How Do I Accept A Gift From Someone Less Fortunate Than Me?

juicyflexDear Uncommon Courtesy,

Could you please comment on the etiquette involved in taking gifts from people who can’t afford much in life?  I have occasionally been offered small things from people who have almost nothing including a man who asks for money on the street, to whom I have given money from time to time. One time the gift was a pen that I thought looked pretty hefty and fancy when I took it. though it turned out to be dried up when I tried to use it. Another time, it was a bunch of little single-serve juice cartons, which I think had been given to the man by a store, as they were a bit past their expiration date—but still good. He wanted me to take several, and I did.

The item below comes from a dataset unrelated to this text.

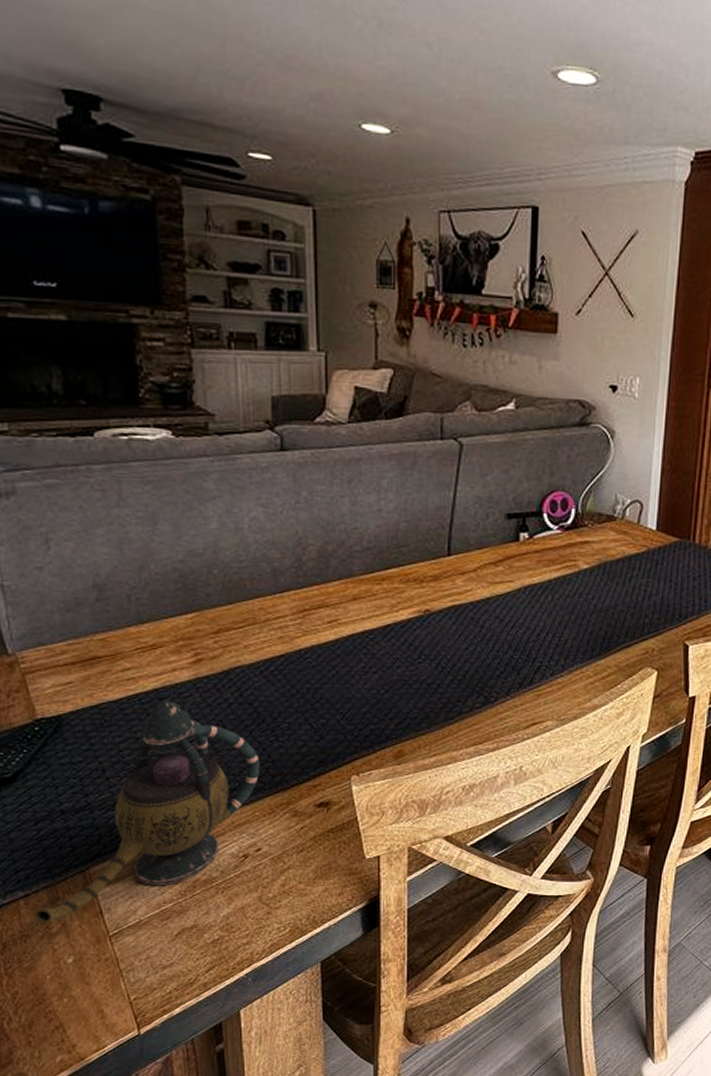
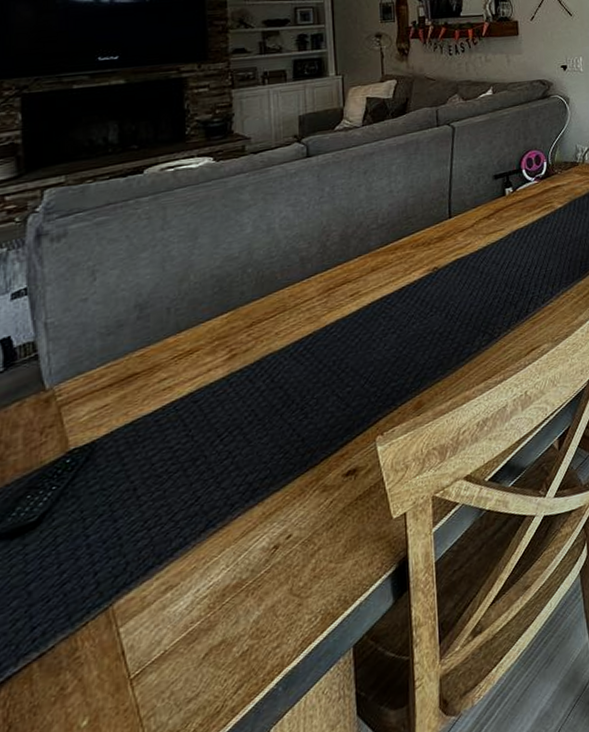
teapot: present [34,695,260,923] -> none [48,390,291,686]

I feel strange taking anything in a situation like this, but I always accept on the theory that the gift wouldn’t be offered if it was truly unaffordable, and it would be rude and unfriendly to refuse.  Your thoughts?

Thanks,

Kindness From Strangers

OFFICIAL ETIQUETTE

All the standard etiquette mavens emphasize accepting gifts in the spirit in which they are offered and thanking people. I haven’t found much discussion of a situation like this, though in a case of one person being very generous with gifts and favors, Miss Manners suggested to the writer that they try to reciprocate with what they can.

 OUR TAKE

Jaya: This is a really interesting question. I totally see how you’d feel guilty in that situation.

Victoria: Yeah. You don’t want to offend someone. And I’m definitely in the thought of taking things in the spirit of which they are offered.

Jaya: How often is this happening to this person!?

Victoria: This does not happen to me.

Jaya: It’s sort of the flip side of “a gift is a gift.” Do not expect that someone put themselves in a bad situation to give this to you!

Victoria: And these gifts are not that elaborate.

Jaya: So this makes me think of this quote that I see on Pinterest all the time (I can’t believe I’m gonna quote pinterest): “When a child gives you a gift, even if it is just a rock they just picked up, show gratitude. It might be the only thing they have to give, and they have chosen to give it to you.” It’s really weird, but it sort of applies?

Victoria: It totally applies. And some people are just givers.

Jaya: I think the best course for this particular guy is maybe just keep giving him change as normal.

Victoria: Yep, especially since they’re more like found objects. There’s this one guy near my subway stop who sells a whole spread of pretty nice stuff he finds.

Jaya: That’s awesome.

Victoria: Yeah, so these gifts are probably not costing him anything. Though I think if you have very close friends who are doing this gift giving and you know they are super poor, you can bring it up and suggest that they don’t need to be doing it. Or say that you feel badly that you can’t reciprocate. But still, you don’t necessarily know their circumstances; a lot of people get free stuff through work that they like to give out.

Jaya: Totally. No one should ever feel pressured to give a gift, but if they do, assume that they had the means and kindness in their heart to do it.

Victoria: And say thank you, wholeheartedly.